** TEXTAUSZUG **
Drei Paare aus Essen, Traunstein, Bremervörde und wir beide paddeln fünf Stunden (17 km) ohne jeden Fahrzeuglärm durch die unberührte Natur zu Tal. Wir bewundern die „Steilwände“ aus rotem und gelbem Sandstein, manche mit Vogelhöhlen, andere zerklüftet; einige Bäume sind über die Abbruchkante ans Ufer gestürzt. Ein paar Unterströmungen und Strudel, quer liegende Bäume und kleinere Stromschnellen sind auch für uns Ungeübte keine Herausforderung.

Wohl aber der Ausstieg zum ersten Picknick in feinstem Sand: Bruno zieht das Boot der Essener so eifrig an Land, dass der erfahrene Ruderer keine Chance hat, das Gleichgewicht zu halten und ins Wasser muss. Pardon, Thomas. Zum Glück war auch heute trocknungsförderndes Kaiserwetter – und die ganze Gruppe ohnehin bestens drauf. Für uns alle war die Kanutour ein besonderes Naturerlebnis.

** BEREITGESTELLTES MATERIAL **
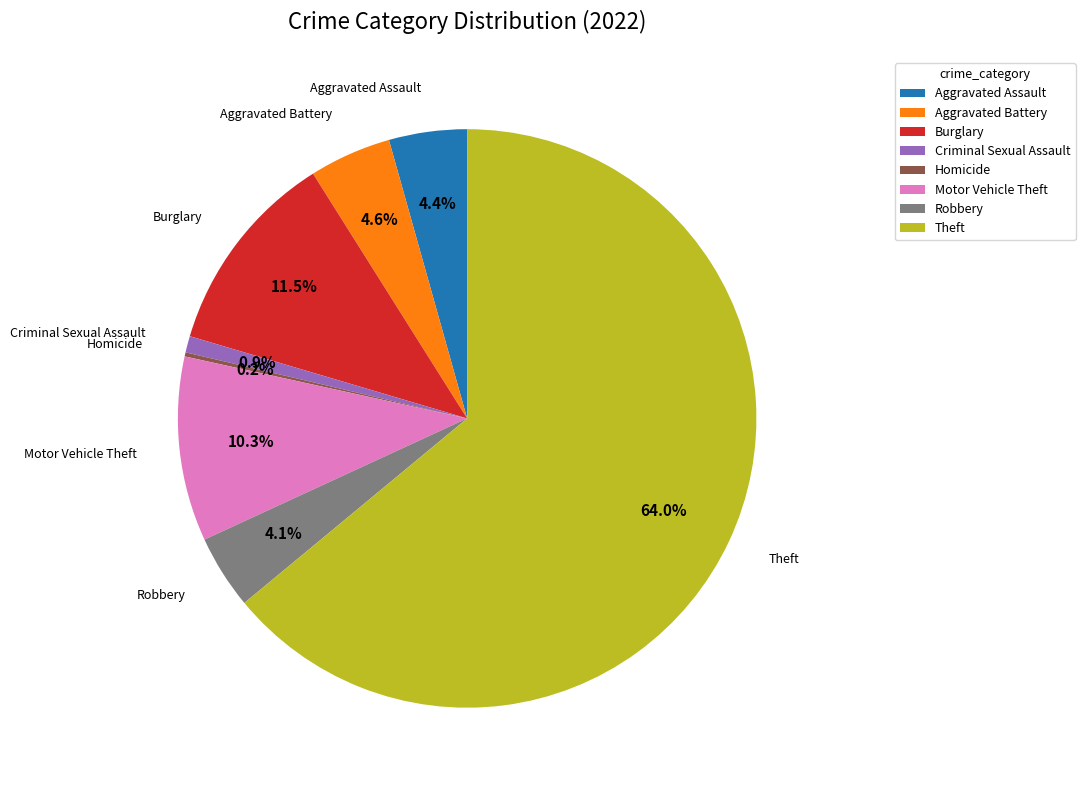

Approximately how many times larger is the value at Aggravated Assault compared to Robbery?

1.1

* * *

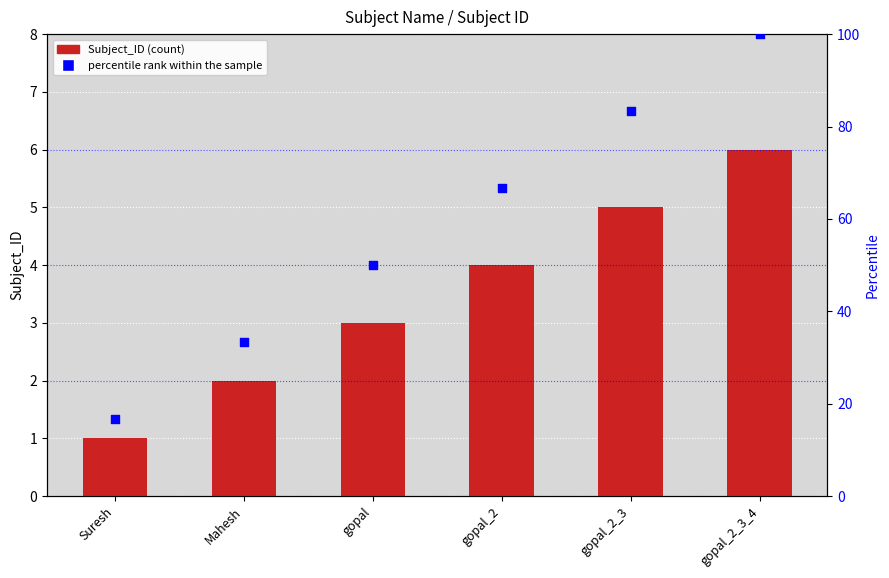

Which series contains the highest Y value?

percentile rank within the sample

** AUFGABE **
Führe den Bericht über die Kanutour im Anschluss an seinen letzten Satz weiter. Die Liste steht in keinem Zusammenhang mit dem Textauszug.

** ANTWORT **
Im ethnografischen Freilichtmuseum

Auf rund 80 ha Fläche ist die ganze bäuerliche Kultur Lettlands versammelt: Es gibt große Bauernhöfe aus den Regionen Kurzeme, Zemgale, Letgale und Vidzeme und ein komplettes Fischerdorf, Windmühlen und Holzkirchen, eine Schmiede und ein riesiges Wirtshaus, in dem die Gäste samt ihren Pferden und Kutschen bequem unterkommen konnten. Mehr als 100 Gebäude wurden hier wieder errichtet; die ältesten Häuser sind über 300 Jahre alt.

Das sieht zwar aus wie ein Sarg, ist aber keiner. Das ist ein Bienenhaus. Der Baumstamm ist etwa zwei Meter lang und innen ausgehöhlt. Über Einfluglöcher gelangen die Bienen ins Innere und können die Waben für ihre Brut anlegen. Wenn die Imkerin das Dach entfernt, kann sie die Honigwaben entnehmen – und gut mit Zucker nachfüttern, damit das Bienenvolk über den harten Winter kommt.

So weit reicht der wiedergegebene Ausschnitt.